* **PROBLEM REQUIREMENTS**
Can you copy verbatim every line of the records, from the line containing "right knee: (132, 182, 15)" through the end of the records, with both of those lines included?

* **DATA TO PROCESS**
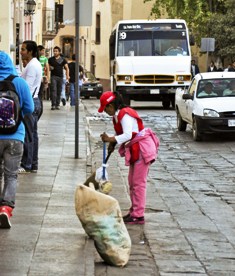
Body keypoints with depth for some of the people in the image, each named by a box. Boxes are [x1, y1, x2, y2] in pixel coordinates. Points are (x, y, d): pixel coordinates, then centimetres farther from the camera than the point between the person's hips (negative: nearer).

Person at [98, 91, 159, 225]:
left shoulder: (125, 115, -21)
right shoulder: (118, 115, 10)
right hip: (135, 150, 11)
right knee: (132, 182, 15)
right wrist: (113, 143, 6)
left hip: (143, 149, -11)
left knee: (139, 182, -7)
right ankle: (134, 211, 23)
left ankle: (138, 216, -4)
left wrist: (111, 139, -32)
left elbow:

* **ANSWER TO THIS EXERCISE**
right knee: (132, 182, 15)
right wrist: (113, 143, 6)
left hip: (143, 149, -11)
left knee: (139, 182, -7)
right ankle: (134, 211, 23)
left ankle: (138, 216, -4)
left wrist: (111, 139, -32)
left elbow:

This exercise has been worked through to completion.